━━━━━ Record set

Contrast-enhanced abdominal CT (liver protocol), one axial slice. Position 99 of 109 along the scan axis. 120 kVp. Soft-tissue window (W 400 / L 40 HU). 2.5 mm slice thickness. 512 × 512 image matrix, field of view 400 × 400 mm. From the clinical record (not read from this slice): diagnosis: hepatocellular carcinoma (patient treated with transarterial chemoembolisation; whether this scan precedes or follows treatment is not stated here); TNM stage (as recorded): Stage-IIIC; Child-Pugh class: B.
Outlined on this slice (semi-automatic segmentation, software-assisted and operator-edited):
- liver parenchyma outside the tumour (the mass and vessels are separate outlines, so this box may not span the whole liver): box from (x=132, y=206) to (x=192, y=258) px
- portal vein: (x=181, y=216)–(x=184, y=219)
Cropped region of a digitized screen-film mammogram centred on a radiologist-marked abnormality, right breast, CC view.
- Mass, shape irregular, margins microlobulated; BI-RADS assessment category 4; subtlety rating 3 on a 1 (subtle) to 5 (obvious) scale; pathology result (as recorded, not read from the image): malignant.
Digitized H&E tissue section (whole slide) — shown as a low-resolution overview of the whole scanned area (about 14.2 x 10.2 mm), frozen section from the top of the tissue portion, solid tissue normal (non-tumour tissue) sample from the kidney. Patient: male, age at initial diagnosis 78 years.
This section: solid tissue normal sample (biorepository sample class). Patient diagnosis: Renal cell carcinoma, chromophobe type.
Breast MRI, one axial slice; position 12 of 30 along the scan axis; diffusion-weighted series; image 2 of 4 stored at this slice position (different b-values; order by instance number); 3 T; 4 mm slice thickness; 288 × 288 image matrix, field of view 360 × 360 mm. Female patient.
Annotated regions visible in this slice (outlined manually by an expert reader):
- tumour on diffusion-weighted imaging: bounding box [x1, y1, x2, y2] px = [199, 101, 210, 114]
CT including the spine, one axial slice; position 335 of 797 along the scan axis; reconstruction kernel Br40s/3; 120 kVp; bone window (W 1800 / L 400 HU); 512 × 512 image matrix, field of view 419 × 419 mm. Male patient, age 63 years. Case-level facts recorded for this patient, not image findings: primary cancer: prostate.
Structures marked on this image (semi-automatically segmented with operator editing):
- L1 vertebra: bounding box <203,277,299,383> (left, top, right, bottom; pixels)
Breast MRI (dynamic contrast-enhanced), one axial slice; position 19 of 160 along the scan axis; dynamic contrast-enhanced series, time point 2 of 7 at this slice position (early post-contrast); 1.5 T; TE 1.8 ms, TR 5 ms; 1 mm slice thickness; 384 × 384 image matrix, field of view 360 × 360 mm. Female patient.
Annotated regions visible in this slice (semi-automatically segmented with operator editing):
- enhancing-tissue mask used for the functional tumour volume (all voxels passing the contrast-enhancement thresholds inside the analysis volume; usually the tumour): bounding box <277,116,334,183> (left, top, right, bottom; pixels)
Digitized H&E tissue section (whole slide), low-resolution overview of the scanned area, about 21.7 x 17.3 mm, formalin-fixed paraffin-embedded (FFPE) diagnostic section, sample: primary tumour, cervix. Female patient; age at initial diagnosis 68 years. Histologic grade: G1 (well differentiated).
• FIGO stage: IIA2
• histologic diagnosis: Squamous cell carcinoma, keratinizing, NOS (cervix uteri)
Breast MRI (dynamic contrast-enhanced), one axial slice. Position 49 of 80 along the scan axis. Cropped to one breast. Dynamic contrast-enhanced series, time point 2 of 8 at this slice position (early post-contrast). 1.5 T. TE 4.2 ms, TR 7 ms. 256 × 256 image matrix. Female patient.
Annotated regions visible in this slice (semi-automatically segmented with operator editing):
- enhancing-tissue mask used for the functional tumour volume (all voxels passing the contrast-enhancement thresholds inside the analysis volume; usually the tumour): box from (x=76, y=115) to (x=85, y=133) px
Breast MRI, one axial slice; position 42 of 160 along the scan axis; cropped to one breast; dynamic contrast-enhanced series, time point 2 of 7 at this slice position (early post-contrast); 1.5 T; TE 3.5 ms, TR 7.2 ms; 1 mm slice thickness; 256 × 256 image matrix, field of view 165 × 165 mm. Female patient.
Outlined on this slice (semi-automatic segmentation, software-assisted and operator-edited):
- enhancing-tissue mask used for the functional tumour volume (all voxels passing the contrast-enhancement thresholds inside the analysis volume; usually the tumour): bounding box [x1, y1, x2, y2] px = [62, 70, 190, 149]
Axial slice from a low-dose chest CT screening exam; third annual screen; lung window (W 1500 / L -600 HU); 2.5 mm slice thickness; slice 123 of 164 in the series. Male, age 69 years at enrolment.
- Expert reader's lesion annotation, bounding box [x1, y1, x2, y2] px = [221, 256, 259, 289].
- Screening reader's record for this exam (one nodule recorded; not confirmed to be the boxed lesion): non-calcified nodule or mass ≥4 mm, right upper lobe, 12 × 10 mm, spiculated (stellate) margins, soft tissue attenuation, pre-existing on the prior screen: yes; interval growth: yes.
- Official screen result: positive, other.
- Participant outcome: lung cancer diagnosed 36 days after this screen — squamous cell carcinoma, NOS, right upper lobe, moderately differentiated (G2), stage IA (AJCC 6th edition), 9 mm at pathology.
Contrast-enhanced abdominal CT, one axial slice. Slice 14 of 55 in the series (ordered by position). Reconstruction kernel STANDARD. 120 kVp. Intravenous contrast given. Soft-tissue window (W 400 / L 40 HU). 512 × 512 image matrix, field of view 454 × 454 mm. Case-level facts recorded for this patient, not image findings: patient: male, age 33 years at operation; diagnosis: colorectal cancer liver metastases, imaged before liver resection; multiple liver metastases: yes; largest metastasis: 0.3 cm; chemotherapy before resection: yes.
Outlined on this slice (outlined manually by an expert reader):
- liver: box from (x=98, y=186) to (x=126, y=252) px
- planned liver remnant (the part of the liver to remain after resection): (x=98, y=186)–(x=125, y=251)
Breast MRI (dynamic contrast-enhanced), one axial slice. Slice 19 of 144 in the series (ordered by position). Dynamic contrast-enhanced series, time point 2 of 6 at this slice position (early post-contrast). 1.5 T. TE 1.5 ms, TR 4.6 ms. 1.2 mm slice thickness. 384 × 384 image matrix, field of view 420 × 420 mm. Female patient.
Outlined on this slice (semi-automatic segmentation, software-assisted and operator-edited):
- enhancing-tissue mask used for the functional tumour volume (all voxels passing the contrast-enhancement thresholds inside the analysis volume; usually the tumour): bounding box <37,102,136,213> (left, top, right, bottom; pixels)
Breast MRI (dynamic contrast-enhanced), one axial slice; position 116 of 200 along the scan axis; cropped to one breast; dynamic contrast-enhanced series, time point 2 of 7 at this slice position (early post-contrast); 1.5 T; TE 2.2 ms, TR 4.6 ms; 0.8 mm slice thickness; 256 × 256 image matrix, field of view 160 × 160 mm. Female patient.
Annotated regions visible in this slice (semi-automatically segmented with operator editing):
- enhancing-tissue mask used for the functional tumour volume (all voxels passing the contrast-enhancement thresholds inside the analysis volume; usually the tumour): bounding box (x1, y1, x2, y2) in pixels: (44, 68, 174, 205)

━━━━━━━━━━

What is expected: Set down precisely the lines above between the line holding "- Official screen result: positive, other." and the line holding "- Participant outcome: lung", inclusive, and nothing beyond them.

Solution to the exercise:
- Official screen result: positive, other.
- Participant outcome: lung cancer diagnosed 36 days after this screen — squamous cell carcinoma, NOS, right upper lobe, moderately differentiated (G2), stage IA (AJCC 6th edition), 9 mm at pathology.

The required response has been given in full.